Esteban-Bravo, Mercedes and Vidal-Sanz, Jose M. and Yildirim, Gokhan (2014) Valuing customer portfolios with endogenous mass-and-direct-marketing interventions using a Stochastic Dynamic Programming Decomposition. Marketing Science, 33 (5). pp. 621-640. ISSN 0732-2399
Full text not available from this repository.Abstract
The CRM allocation of marketing budget is potentially misleading when it uses individual CLV estimations from historical data. Planned marketing interventions would change the purchasing behavior of different customers and history- based decisions would thus be sub-optimal.

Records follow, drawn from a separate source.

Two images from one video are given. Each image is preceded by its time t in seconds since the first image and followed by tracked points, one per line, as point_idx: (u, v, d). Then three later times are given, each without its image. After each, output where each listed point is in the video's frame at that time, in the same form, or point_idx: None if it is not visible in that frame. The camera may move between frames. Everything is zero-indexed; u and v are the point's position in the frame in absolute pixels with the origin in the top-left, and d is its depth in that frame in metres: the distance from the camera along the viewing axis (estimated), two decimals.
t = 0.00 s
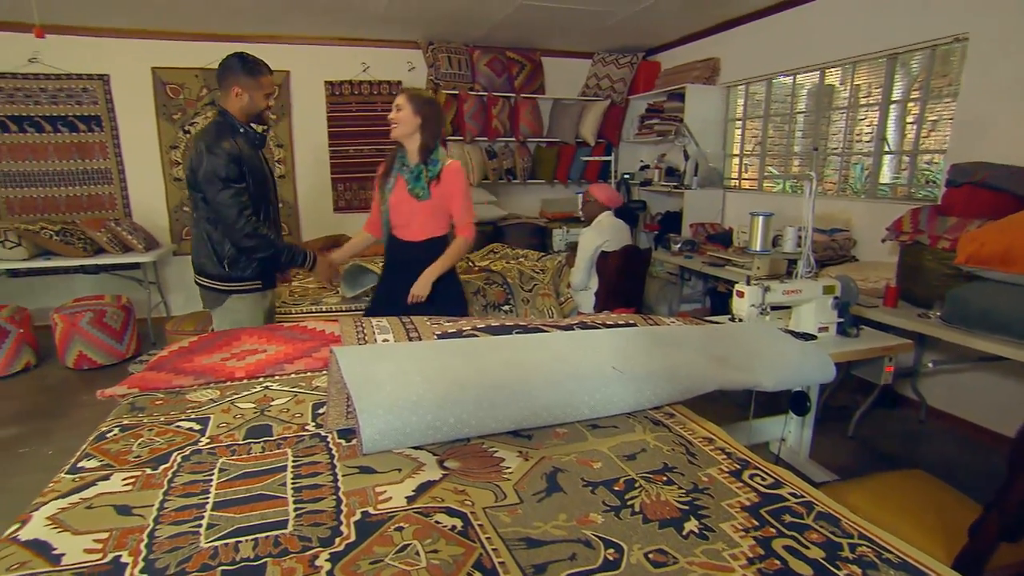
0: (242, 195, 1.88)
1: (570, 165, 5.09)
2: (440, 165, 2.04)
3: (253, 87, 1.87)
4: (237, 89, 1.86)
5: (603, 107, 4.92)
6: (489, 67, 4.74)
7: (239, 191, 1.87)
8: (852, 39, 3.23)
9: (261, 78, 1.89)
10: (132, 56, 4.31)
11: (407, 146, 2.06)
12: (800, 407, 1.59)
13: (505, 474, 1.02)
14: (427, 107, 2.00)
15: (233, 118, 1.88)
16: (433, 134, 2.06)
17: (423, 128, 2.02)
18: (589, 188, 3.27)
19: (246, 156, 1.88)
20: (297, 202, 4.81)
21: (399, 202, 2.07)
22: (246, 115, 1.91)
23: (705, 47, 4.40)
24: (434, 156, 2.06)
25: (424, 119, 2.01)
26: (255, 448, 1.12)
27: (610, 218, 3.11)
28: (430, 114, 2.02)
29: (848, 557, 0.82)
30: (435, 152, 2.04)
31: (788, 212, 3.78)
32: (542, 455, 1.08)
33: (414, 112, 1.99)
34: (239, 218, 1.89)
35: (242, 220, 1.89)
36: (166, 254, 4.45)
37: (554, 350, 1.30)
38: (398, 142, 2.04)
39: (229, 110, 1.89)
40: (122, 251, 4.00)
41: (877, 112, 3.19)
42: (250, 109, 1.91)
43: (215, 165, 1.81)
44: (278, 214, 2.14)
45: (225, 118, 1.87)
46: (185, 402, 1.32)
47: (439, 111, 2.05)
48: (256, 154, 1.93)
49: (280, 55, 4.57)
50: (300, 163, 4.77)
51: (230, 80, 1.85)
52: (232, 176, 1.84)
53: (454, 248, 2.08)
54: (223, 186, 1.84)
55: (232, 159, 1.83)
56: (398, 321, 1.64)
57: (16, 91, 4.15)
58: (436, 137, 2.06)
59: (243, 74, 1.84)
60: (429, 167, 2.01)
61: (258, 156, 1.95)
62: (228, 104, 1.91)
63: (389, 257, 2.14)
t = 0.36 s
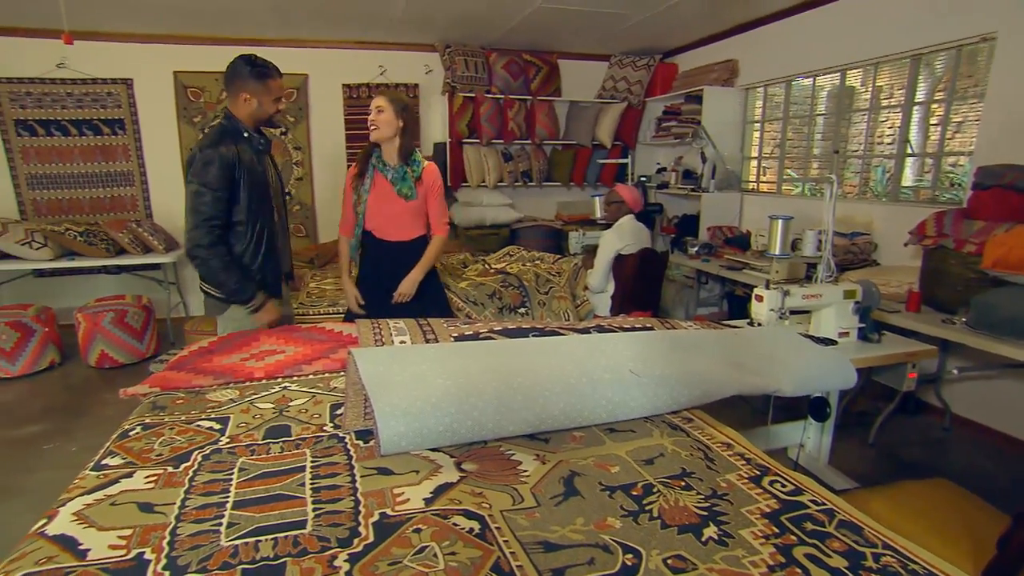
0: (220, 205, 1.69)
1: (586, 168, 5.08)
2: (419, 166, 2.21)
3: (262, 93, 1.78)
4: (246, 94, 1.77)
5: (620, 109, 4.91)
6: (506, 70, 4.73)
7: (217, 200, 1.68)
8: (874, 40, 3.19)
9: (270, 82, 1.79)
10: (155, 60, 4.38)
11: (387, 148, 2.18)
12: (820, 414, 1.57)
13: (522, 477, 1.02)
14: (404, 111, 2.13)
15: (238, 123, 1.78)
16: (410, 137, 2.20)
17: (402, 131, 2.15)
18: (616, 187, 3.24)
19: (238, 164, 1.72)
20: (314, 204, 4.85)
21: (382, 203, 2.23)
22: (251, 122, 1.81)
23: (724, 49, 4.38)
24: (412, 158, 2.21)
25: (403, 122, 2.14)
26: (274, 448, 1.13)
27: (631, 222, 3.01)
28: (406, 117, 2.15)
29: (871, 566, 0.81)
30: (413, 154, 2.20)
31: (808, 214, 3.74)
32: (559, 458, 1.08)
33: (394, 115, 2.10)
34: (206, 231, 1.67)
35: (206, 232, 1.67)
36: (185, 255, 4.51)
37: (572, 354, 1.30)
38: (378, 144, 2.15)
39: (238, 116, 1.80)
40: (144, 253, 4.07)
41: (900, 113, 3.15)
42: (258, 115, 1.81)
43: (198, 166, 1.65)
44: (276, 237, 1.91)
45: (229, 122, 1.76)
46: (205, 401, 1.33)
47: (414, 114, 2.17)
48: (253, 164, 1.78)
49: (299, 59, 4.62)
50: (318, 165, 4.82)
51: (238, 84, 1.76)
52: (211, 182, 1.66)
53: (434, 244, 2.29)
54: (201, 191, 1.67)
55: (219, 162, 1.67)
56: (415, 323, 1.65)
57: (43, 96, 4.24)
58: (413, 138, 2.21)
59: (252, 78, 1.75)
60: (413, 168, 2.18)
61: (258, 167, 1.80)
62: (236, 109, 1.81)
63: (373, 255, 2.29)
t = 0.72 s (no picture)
0: (220, 208, 1.70)
1: (598, 169, 5.06)
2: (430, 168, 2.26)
3: (266, 94, 1.78)
4: (251, 94, 1.77)
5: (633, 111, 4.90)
6: (519, 72, 4.74)
7: (216, 204, 1.68)
8: (893, 40, 3.15)
9: (276, 84, 1.80)
10: (172, 63, 4.44)
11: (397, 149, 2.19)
12: (836, 419, 1.56)
13: (536, 480, 1.02)
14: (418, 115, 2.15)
15: (242, 125, 1.79)
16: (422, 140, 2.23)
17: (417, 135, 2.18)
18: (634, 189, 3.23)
19: (239, 167, 1.72)
20: (327, 206, 4.88)
21: (394, 204, 2.24)
22: (256, 123, 1.82)
23: (738, 51, 4.35)
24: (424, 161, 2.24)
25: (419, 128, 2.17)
26: (289, 448, 1.14)
27: (647, 225, 3.00)
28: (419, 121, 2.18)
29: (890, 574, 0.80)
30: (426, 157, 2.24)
31: (824, 217, 3.70)
32: (573, 461, 1.08)
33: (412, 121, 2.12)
34: (204, 235, 1.69)
35: (206, 237, 1.69)
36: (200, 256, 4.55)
37: (583, 356, 1.30)
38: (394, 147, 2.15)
39: (245, 118, 1.81)
40: (160, 253, 4.11)
41: (919, 114, 3.10)
42: (263, 117, 1.82)
43: (199, 167, 1.67)
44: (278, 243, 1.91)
45: (234, 124, 1.77)
46: (221, 401, 1.35)
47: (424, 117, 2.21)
48: (256, 167, 1.78)
49: (313, 62, 4.65)
50: (331, 167, 4.85)
51: (243, 85, 1.76)
52: (212, 186, 1.67)
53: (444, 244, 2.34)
54: (202, 195, 1.68)
55: (220, 164, 1.68)
56: (428, 325, 1.65)
57: (63, 99, 4.32)
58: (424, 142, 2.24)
59: (258, 79, 1.75)
60: (425, 169, 2.21)
61: (261, 171, 1.80)
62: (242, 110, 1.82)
63: (385, 257, 2.29)
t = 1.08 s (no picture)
0: (235, 211, 1.71)
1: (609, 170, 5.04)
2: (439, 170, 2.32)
3: (276, 96, 1.79)
4: (260, 97, 1.78)
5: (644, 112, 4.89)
6: (530, 73, 4.75)
7: (231, 207, 1.70)
8: (909, 39, 3.12)
9: (285, 85, 1.81)
10: (185, 65, 4.48)
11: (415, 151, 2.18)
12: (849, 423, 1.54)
13: (547, 481, 1.02)
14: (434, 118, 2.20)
15: (253, 127, 1.80)
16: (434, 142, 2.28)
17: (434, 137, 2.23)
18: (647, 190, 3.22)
19: (251, 169, 1.73)
20: (338, 206, 4.90)
21: (412, 205, 2.26)
22: (266, 124, 1.83)
23: (750, 51, 4.33)
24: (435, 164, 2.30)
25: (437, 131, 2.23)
26: (301, 448, 1.14)
27: (659, 227, 3.00)
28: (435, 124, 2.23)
29: None
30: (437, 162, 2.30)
31: (837, 218, 3.67)
32: (584, 463, 1.08)
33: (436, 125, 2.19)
34: (220, 238, 1.70)
35: (222, 240, 1.70)
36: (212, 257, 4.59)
37: (594, 358, 1.30)
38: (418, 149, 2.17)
39: (254, 120, 1.82)
40: (172, 253, 4.14)
41: (934, 114, 3.07)
42: (272, 119, 1.83)
43: (213, 171, 1.68)
44: (291, 244, 1.92)
45: (245, 127, 1.78)
46: (233, 400, 1.36)
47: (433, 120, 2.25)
48: (268, 169, 1.79)
49: (325, 63, 4.68)
50: (342, 168, 4.88)
51: (252, 86, 1.77)
52: (226, 188, 1.69)
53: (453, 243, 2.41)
54: (216, 199, 1.69)
55: (233, 167, 1.69)
56: (439, 325, 1.66)
57: (80, 101, 4.37)
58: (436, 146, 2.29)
59: (266, 81, 1.76)
60: (440, 169, 2.27)
61: (273, 173, 1.81)
62: (250, 112, 1.83)
63: (402, 258, 2.30)
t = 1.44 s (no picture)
0: (243, 212, 1.72)
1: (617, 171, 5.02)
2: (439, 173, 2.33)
3: (285, 97, 1.80)
4: (269, 98, 1.79)
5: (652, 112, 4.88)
6: (537, 74, 4.75)
7: (240, 207, 1.71)
8: (920, 38, 3.09)
9: (295, 86, 1.81)
10: (195, 66, 4.51)
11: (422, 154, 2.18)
12: (858, 424, 1.53)
13: (555, 482, 1.02)
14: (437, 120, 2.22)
15: (263, 128, 1.81)
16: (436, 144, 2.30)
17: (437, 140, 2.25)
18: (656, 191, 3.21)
19: (260, 170, 1.74)
20: (345, 207, 4.92)
21: (420, 205, 2.26)
22: (276, 125, 1.84)
23: (759, 51, 4.31)
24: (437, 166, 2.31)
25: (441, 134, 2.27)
26: (310, 447, 1.15)
27: (669, 228, 3.00)
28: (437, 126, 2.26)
29: None
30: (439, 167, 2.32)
31: (847, 219, 3.66)
32: (592, 464, 1.08)
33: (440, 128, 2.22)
34: (229, 239, 1.71)
35: (232, 240, 1.71)
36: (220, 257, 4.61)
37: (602, 357, 1.29)
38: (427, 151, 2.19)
39: (263, 121, 1.83)
40: (181, 253, 4.17)
41: (947, 114, 3.04)
42: (282, 120, 1.84)
43: (224, 171, 1.69)
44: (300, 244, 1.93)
45: (254, 127, 1.79)
46: (242, 399, 1.37)
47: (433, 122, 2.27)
48: (278, 170, 1.80)
49: (333, 64, 4.69)
50: (350, 168, 4.89)
51: (262, 88, 1.78)
52: (236, 189, 1.70)
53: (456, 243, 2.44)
54: (226, 200, 1.70)
55: (242, 168, 1.70)
56: (447, 325, 1.66)
57: (91, 102, 4.41)
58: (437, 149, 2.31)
59: (276, 82, 1.77)
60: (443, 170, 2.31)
61: (282, 173, 1.82)
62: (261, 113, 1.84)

To cope with this inherent endogeneity, we model the optimal allocation of the marketing mix by accounting simultaneously for mass interventions and direct marketing interventions on each customer. This is a large stochastic dynamic problem that, in general, is computationally rather intractable due to the “curse of dimensionality”. We present an algorithm to derive the optimal marketing policies (how the firm should allocate its marketing resources), and the expected present value of those decisions which maximize the long-term profitability of firms. This allows the firm to value customers/segments and helps the firm to target the customers/segments that maximize long-term profitability given the optimal marketing resources allocation. We apply the proposed approach in the context of a manufacturer of kitchen appliances. The results identify the most effective marketing policies and the endogenous customer values. It is in this context that we also dynamically identify the most-profitable customer and the short- and long-term effects of marketing activities on each customer.